→ What to do
Would you repeat the listing exactly, without any of its images?

BEGIN Source data

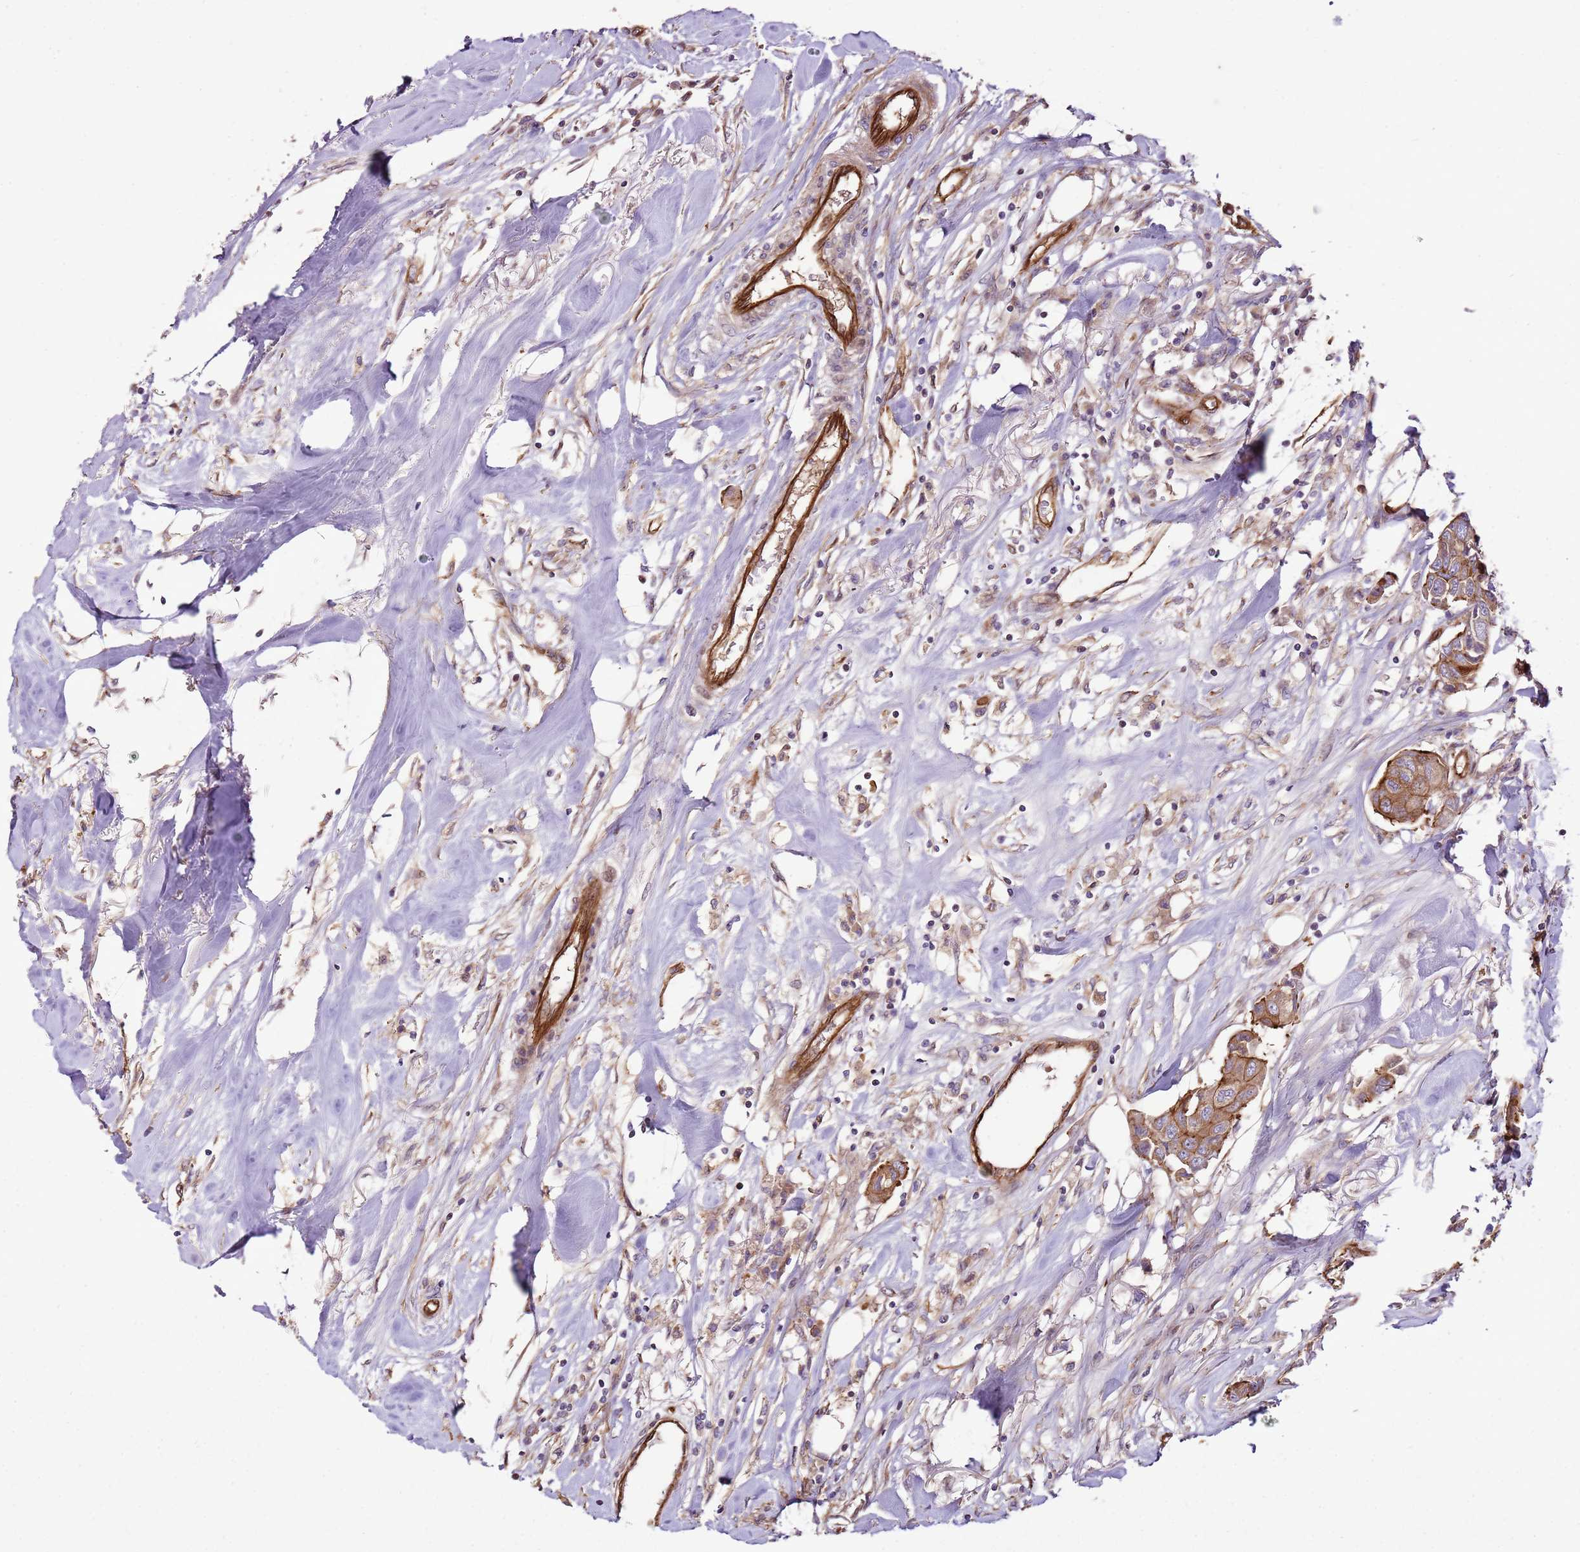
{"staining": {"intensity": "moderate", "quantity": ">75%", "location": "cytoplasmic/membranous"}, "tissue": "breast cancer", "cell_type": "Tumor cells", "image_type": "cancer", "snomed": [{"axis": "morphology", "description": "Duct carcinoma"}, {"axis": "topography", "description": "Breast"}], "caption": "Immunohistochemical staining of human breast cancer (infiltrating ductal carcinoma) reveals medium levels of moderate cytoplasmic/membranous expression in about >75% of tumor cells. The staining was performed using DAB, with brown indicating positive protein expression. Nuclei are stained blue with hematoxylin.", "gene": "ZNF827", "patient": {"sex": "female", "age": 80}}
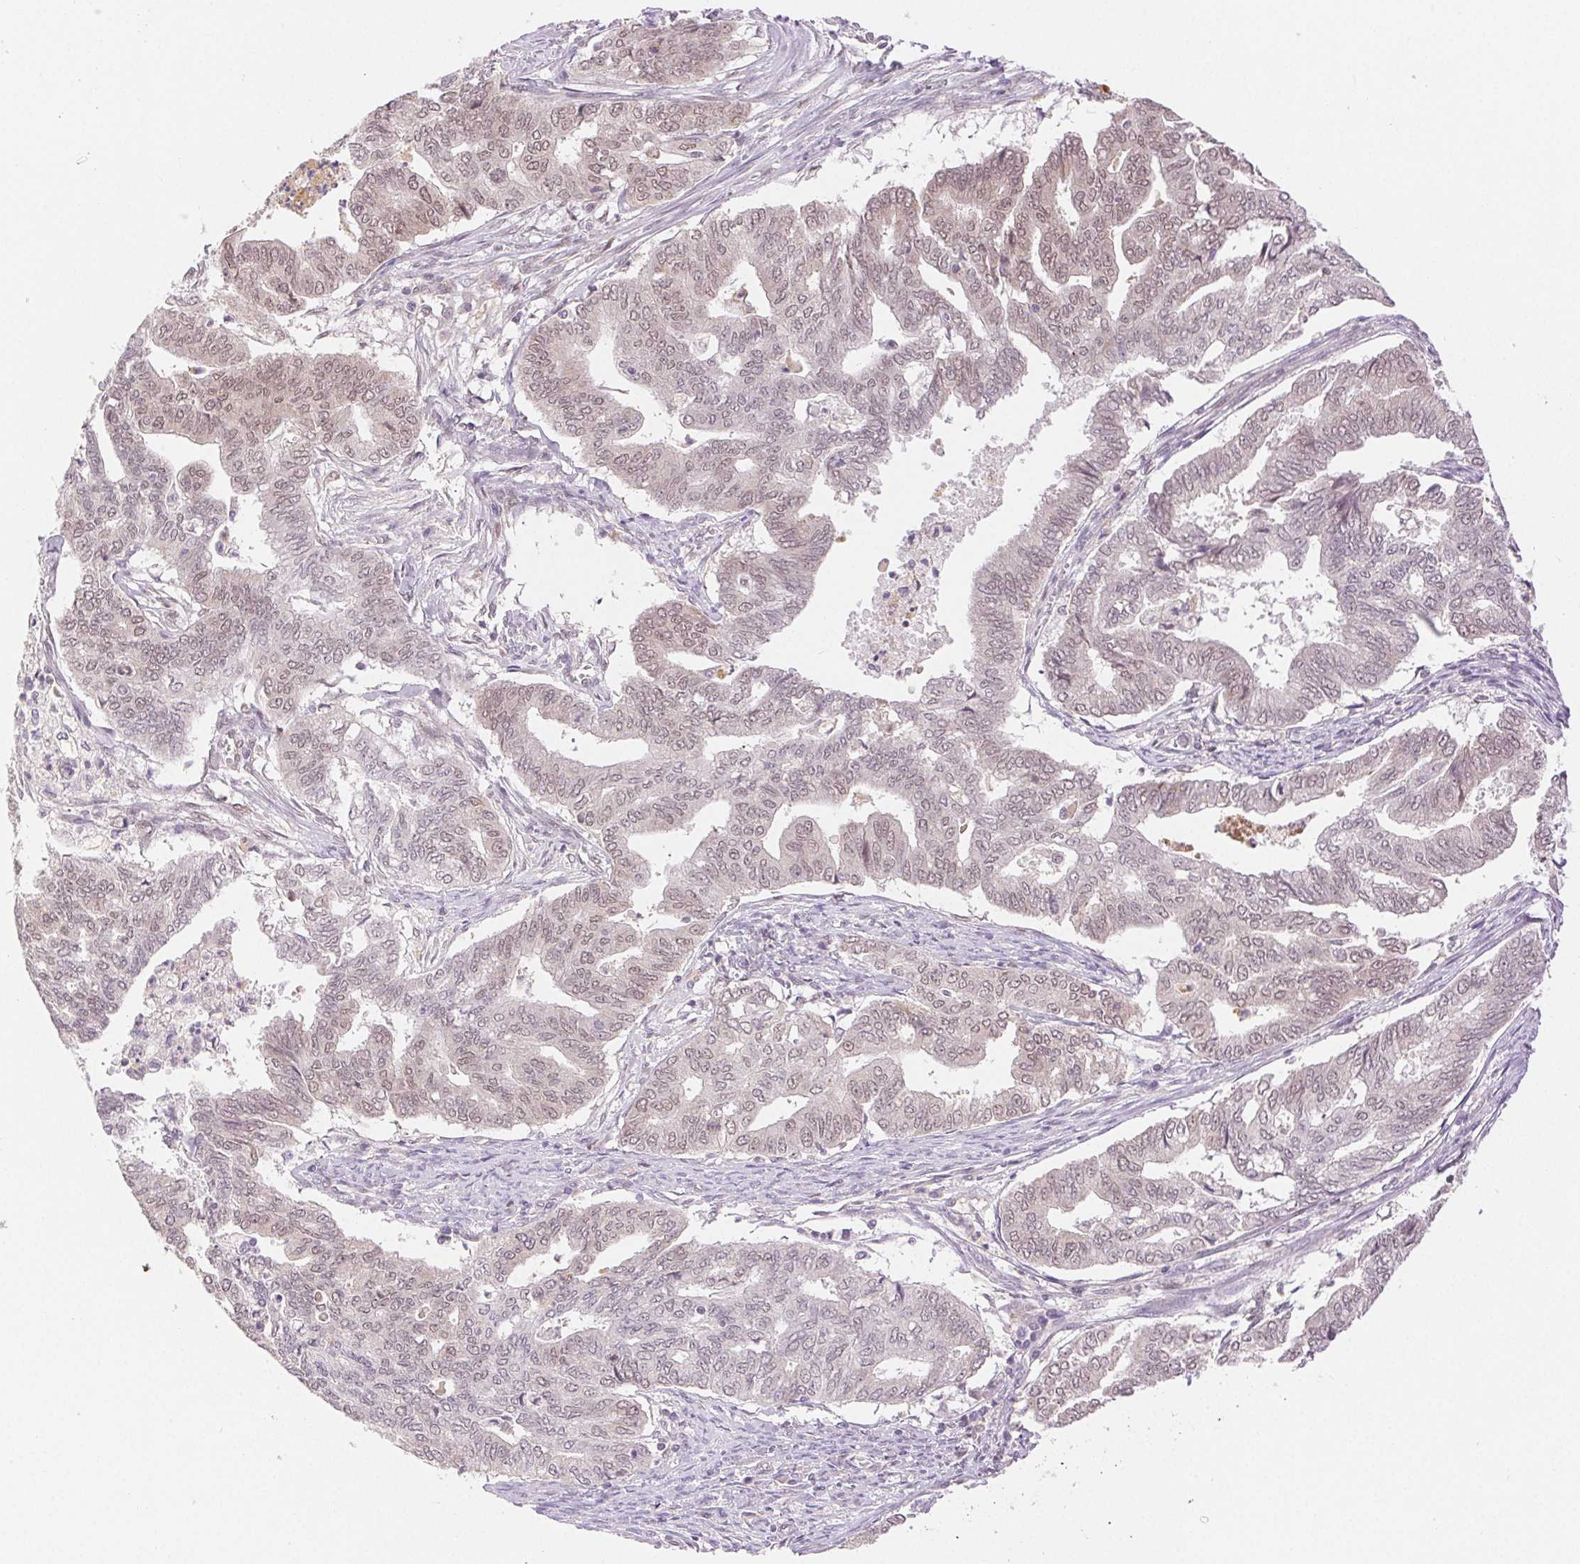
{"staining": {"intensity": "weak", "quantity": "<25%", "location": "nuclear"}, "tissue": "endometrial cancer", "cell_type": "Tumor cells", "image_type": "cancer", "snomed": [{"axis": "morphology", "description": "Adenocarcinoma, NOS"}, {"axis": "topography", "description": "Endometrium"}], "caption": "Tumor cells show no significant positivity in endometrial cancer.", "gene": "H2AZ2", "patient": {"sex": "female", "age": 79}}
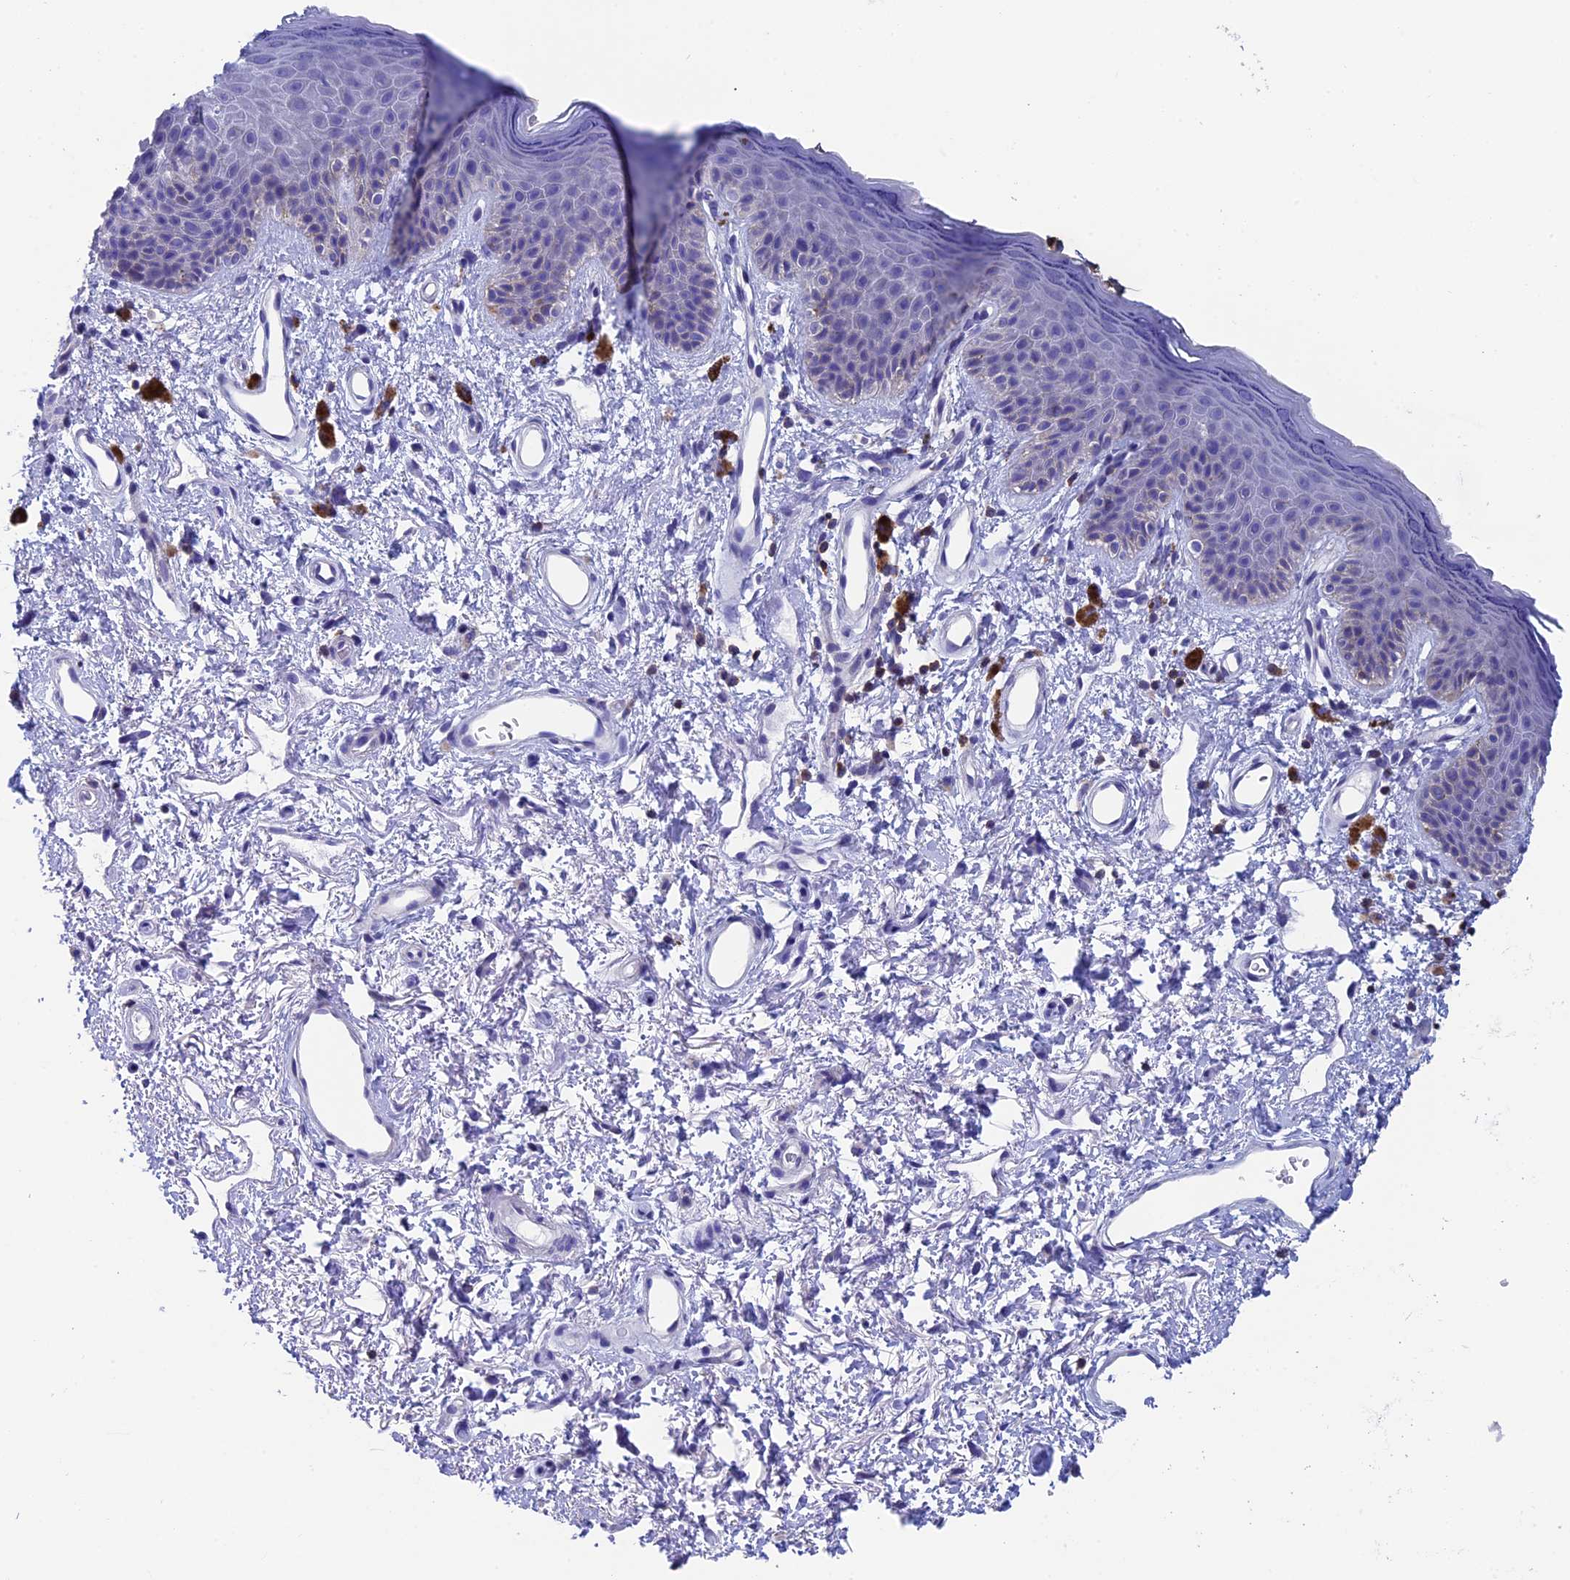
{"staining": {"intensity": "negative", "quantity": "none", "location": "none"}, "tissue": "skin", "cell_type": "Epidermal cells", "image_type": "normal", "snomed": [{"axis": "morphology", "description": "Normal tissue, NOS"}, {"axis": "topography", "description": "Anal"}], "caption": "This is an IHC histopathology image of benign skin. There is no staining in epidermal cells.", "gene": "SEPTIN1", "patient": {"sex": "female", "age": 46}}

END Source data

→ Answer space
{"staining": {"intensity": "moderate", "quantity": ">75%", "location": "cytoplasmic/membranous"}, "tissue": "breast cancer", "cell_type": "Tumor cells", "image_type": "cancer", "snomed": [{"axis": "morphology", "description": "Duct carcinoma"}, {"axis": "topography", "description": "Breast"}], "caption": "Immunohistochemical staining of human breast cancer (infiltrating ductal carcinoma) reveals medium levels of moderate cytoplasmic/membranous expression in about >75% of tumor cells. The staining was performed using DAB, with brown indicating positive protein expression. Nuclei are stained blue with hematoxylin.", "gene": "ZNF827", "patient": {"sex": "female", "age": 80}}
{"staining": {"intensity": "weak", "quantity": "<25%", "location": "nuclear"}, "tissue": "endometrial cancer", "cell_type": "Tumor cells", "image_type": "cancer", "snomed": [{"axis": "morphology", "description": "Adenocarcinoma, NOS"}, {"axis": "topography", "description": "Endometrium"}], "caption": "Tumor cells show no significant positivity in endometrial cancer.", "gene": "H2AZ2", "patient": {"sex": "female", "age": 79}}
{"staining": {"intensity": "negative", "quantity": "none", "location": "none"}, "tissue": "skin", "cell_type": "Epidermal cells", "image_type": "normal", "snomed": [{"axis": "morphology", "description": "Normal tissue, NOS"}, {"axis": "topography", "description": "Anal"}], "caption": "This is an IHC histopathology image of benign skin. There is no staining in epidermal cells.", "gene": "SEPTIN1", "patient": {"sex": "female", "age": 46}}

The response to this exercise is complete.